**TASK INSTRUCTIONS:** The reply should contain all the data below, repeated exactly, and none of the images.

**PROVIDED MATERIAL:**

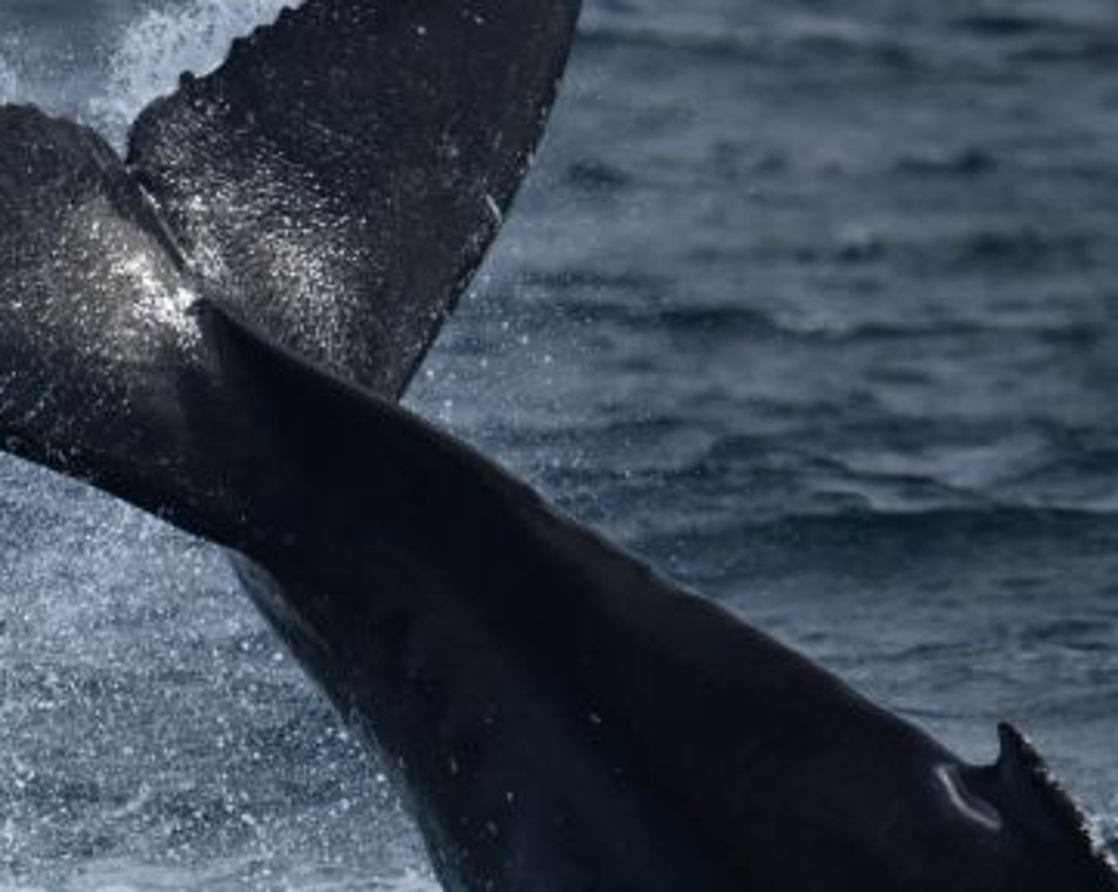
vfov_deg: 1.2
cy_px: 330
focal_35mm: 1249
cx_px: 304
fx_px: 41283
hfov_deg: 1.6
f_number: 6.3
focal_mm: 600
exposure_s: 1/8000
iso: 1000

**WRITTEN SOLUTION:**
vfov_deg: 1.2
cy_px: 330
focal_35mm: 1249
cx_px: 304
fx_px: 41283
hfov_deg: 1.6
f_number: 6.3
focal_mm: 600
exposure_s: 1/8000
iso: 1000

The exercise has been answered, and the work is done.